ASSIGNMENT
Write out every line of text in the data below, word for word, and leave out the pictures.

* * * * * * * * *

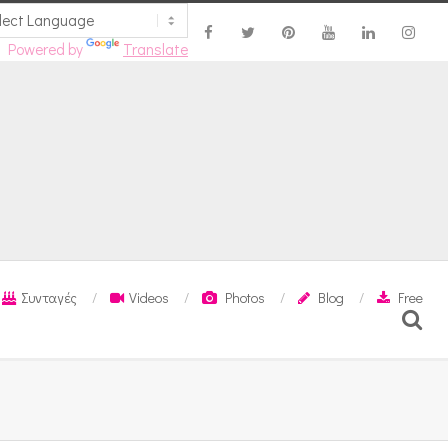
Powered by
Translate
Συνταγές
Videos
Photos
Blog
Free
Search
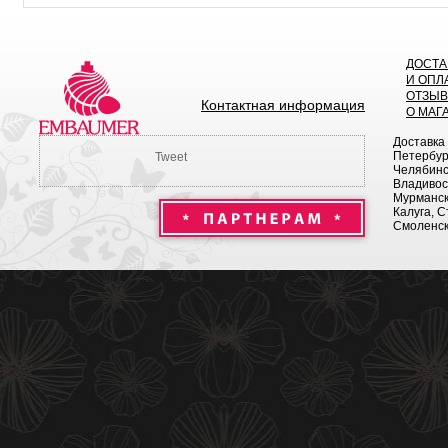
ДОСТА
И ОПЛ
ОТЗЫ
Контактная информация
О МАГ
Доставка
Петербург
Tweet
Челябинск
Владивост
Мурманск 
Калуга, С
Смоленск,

* * * * * * * * *

TASK OUTPUT
Powered by
Translate
Συνταγές
Videos
Photos
Blog
Free
Search
ДОСТА
И ОПЛ
ОТЗЫ
Контактная информация
О МАГ
Доставка
Петербург
Tweet
Челябинск
Владивост
Мурманск 
Калуга, С
Смоленск,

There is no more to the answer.